## PROBLEM
Only the lines from the beginning of the entries through the one that holds "conservant son intégrité" may appear in the answer, written out exactly and free of pictures.

## DATA PROVIDED
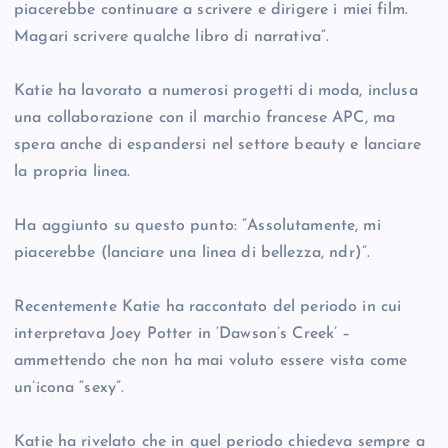
piacerebbe continuare a scrivere e dirigere i miei film.
Magari scrivere qualche libro di narrativa”.
Katie ha lavorato a numerosi progetti di moda, inclusa
una collaborazione con il marchio francese APC, ma
spera anche di espandersi nel settore beauty e lanciare
la propria linea.
Ha aggiunto su questo punto: “Assolutamente, mi
piacerebbe (lanciare una linea di bellezza, ndr)”.
Recentemente Katie ha raccontato del periodo in cui
interpretava Joey Potter in ‘Dawson’s Creek’ –
ammettendo che non ha mai voluto essere vista come
un’icona “sexy”.
Katie ha rivelato che in quel periodo chiedeva sempre a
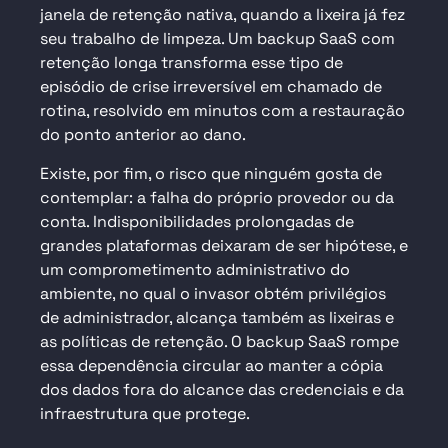
janela de retenção nativa, quando a lixeira já fez
seu trabalho de limpeza. Um backup SaaS com
retenção longa transforma esse tipo de
episódio de crise irreversível em chamado de
rotina, resolvido em minutos com a restauração
do ponto anterior ao dano.
Existe, por fim, o risco que ninguém gosta de
contemplar: a falha do próprio provedor ou da
conta. Indisponibilidades prolongadas de
grandes plataformas deixaram de ser hipótese, e
um comprometimento administrativo do
ambiente, no qual o invasor obtém privilégios
de administrador, alcança também as lixeiras e
as políticas de retenção. O backup SaaS rompe
essa dependência circular ao manter a cópia
dos dados fora do alcance das credenciais e da
infraestrutura que protege.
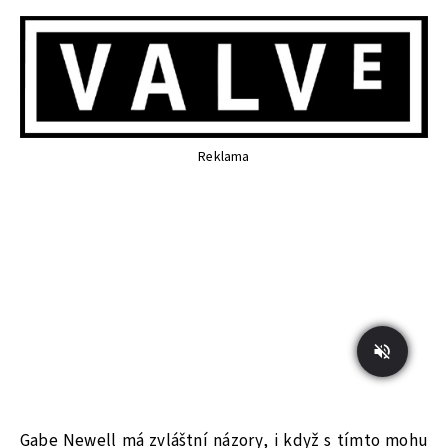
Reklama
Gabe Newell má zvláštní názory, i když s tímto mohu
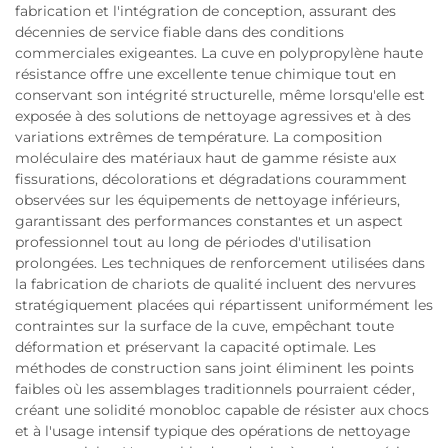
fabrication et l'intégration de conception, assurant des
décennies de service fiable dans des conditions
commerciales exigeantes. La cuve en polypropylène haute
résistance offre une excellente tenue chimique tout en
conservant son intégrité structurelle, même lorsqu'elle est
exposée à des solutions de nettoyage agressives et à des
variations extrêmes de température. La composition
moléculaire des matériaux haut de gamme résiste aux
fissurations, décolorations et dégradations couramment
observées sur les équipements de nettoyage inférieurs,
garantissant des performances constantes et un aspect
professionnel tout au long de périodes d'utilisation
prolongées. Les techniques de renforcement utilisées dans
la fabrication de chariots de qualité incluent des nervures
stratégiquement placées qui répartissent uniformément les
contraintes sur la surface de la cuve, empêchant toute
déformation et préservant la capacité optimale. Les
méthodes de construction sans joint éliminent les points
faibles où les assemblages traditionnels pourraient céder,
créant une solidité monobloc capable de résister aux chocs
et à l'usage intensif typique des opérations de nettoyage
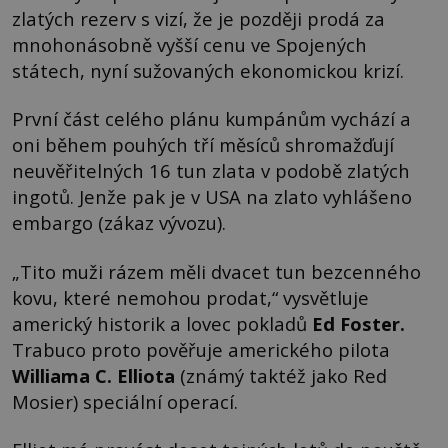
zlatých rezerv s vizí, že je později prodá za
mnohonásobně vyšší cenu ve Spojených
státech, nyní sužovaných ekonomickou krizí.
První část celého plánu kumpánům vychází a
oni během pouhých tří měsíců shromažďují
neuvěřitelných 16 tun zlata v podobě zlatých
ingotů. Jenže pak je v USA na zlato vyhlášeno
embargo (zákaz vývozu).
„Tito muži rázem měli dvacet tun bezcenného
kovu, které nemohou prodat,“ vysvětluje
americký historik a lovec pokladů
Ed Foster
.
Trabuco proto pověřuje amerického pilota
Williama C. Elliota
(známý taktéž jako Red
Mosier) speciální operací.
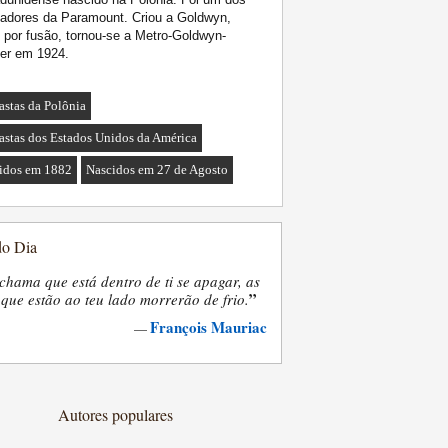
adores da Paramount. Criou a Goldwyn,
 por fusão, tornou-se a Metro-Goldwyn-
er em 1924.
astas da Polônia
astas dos Estados Unidos da América
idos em 1882
Nascidos em 27 de Agosto
do Dia
chama que está dentro de ti se apagar, as
”
que estão ao teu lado morrerão de frio.
François Mauriac
—
Autores populares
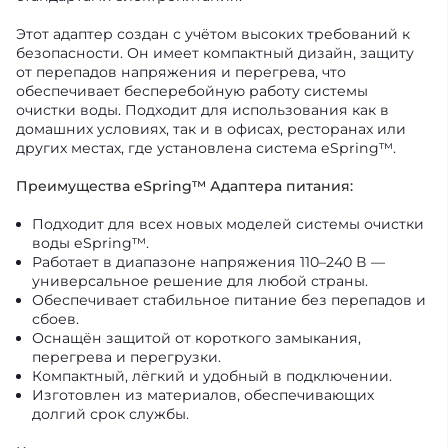
Этот адаптер создан с учётом высоких требований к
безопасности. Он имеет компактный дизайн, защиту
от перепадов напряжения и перегрева, что
обеспечивает бесперебойную работу системы
очистки воды. Подходит для использования как в
домашних условиях, так и в офисах, ресторанах или
других местах, где установлена система eSpring™.
Преимущества eSpring™ Адаптера питания:
Подходит для всех новых моделей системы очистки
воды eSpring™.
Работает в диапазоне напряжения 110–240 В —
универсальное решение для любой страны.
Обеспечивает стабильное питание без перепадов и
сбоев.
Оснащён защитой от короткого замыкания,
перегрева и перегрузки.
Компактный, лёгкий и удобный в подключении.
Изготовлен из материалов, обеспечивающих
долгий срок службы.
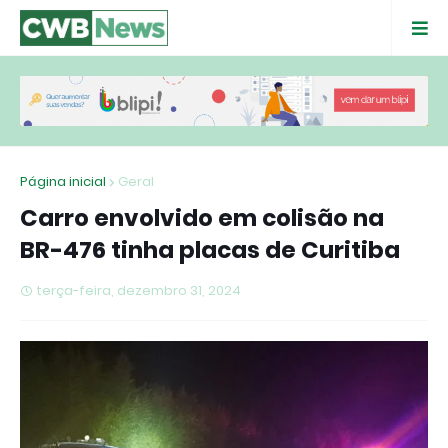
Página inicial
Geral
Carro envolvido em colisão na
BR-476 tinha placas de Curitiba
terça-feira, dezembro 31, 2024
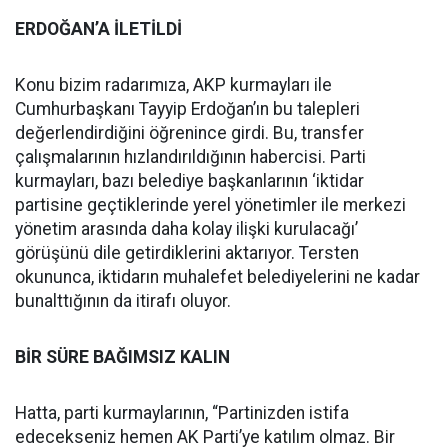
ERDOĞAN’A İLETİLDİ
Konu bizim radarımıza, AKP kurmayları ile
Cumhurbaşkanı Tayyip Erdoğan’ın bu talepleri
değerlendirdiğini öğrenince girdi. Bu, transfer
çalışmalarının hızlandırıldığının habercisi. Parti
kurmayları, bazı belediye başkanlarının ‘iktidar
partisine geçtiklerinde yerel yönetimler ile merkezi
yönetim arasında daha kolay ilişki kurulacağı’
görüşünü dile getirdiklerini aktarıyor. Tersten
okununca, iktidarın muhalefet belediyelerini ne kadar
bunalttığının da itirafı oluyor.
BİR SÜRE BAĞIMSIZ KALIN
Hatta, parti kurmaylarının, “Partinizden istifa
edecekseniz hemen AK Parti’ye katılım olmaz. Bir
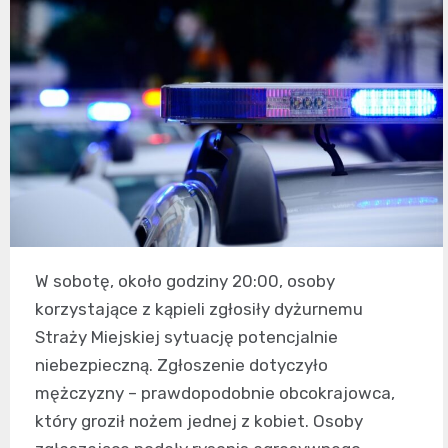
W sobotę, około godziny 20:00, osoby
korzystające z kąpieli zgłosiły dyżurnemu
Straży Miejskiej sytuację potencjalnie
niebezpieczną. Zgłoszenie dotyczyło
mężczyzny – prawdopodobnie obcokrajowca,
który groził nożem jednej z kobiet. Osoby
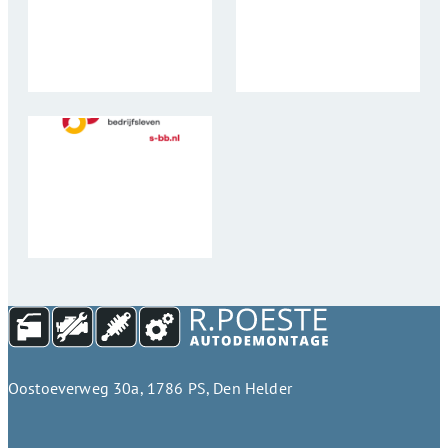
Oostoeverweg 30a, 1786 PS, Den Helder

## RESULT OF THIS TASK
piacerebbe continuare a scrivere e dirigere i miei film.
Magari scrivere qualche libro di narrativa”.
Katie ha lavorato a numerosi progetti di moda, inclusa
una collaborazione con il marchio francese APC, ma
spera anche di espandersi nel settore beauty e lanciare
la propria linea.
Ha aggiunto su questo punto: “Assolutamente, mi
piacerebbe (lanciare una linea di bellezza, ndr)”.
Recentemente Katie ha raccontato del periodo in cui
interpretava Joey Potter in ‘Dawson’s Creek’ –
ammettendo che non ha mai voluto essere vista come
un’icona “sexy”.
Katie ha rivelato che in quel periodo chiedeva sempre a
janela de retenção nativa, quando a lixeira já fez
seu trabalho de limpeza. Um backup SaaS com
retenção longa transforma esse tipo de
episódio de crise irreversível em chamado de
rotina, resolvido em minutos com a restauração
do ponto anterior ao dano.
Existe, por fim, o risco que ninguém gosta de
contemplar: a falha do próprio provedor ou da
conta. Indisponibilidades prolongadas de
grandes plataformas deixaram de ser hipótese, e
um comprometimento administrativo do
ambiente, no qual o invasor obtém privilégios
de administrador, alcança também as lixeiras e
as políticas de retenção. O backup SaaS rompe
essa dependência circular ao manter a cópia
dos dados fora do alcance das credenciais e da
infraestrutura que protege.
Reklama
Gabe Newell má zvláštní názory, i když s tímto mohu
fabrication et l'intégration de conception, assurant des
décennies de service fiable dans des conditions
commerciales exigeantes. La cuve en polypropylène haute
résistance offre une excellente tenue chimique tout en
conservant son intégrité structurelle, même lorsqu'elle est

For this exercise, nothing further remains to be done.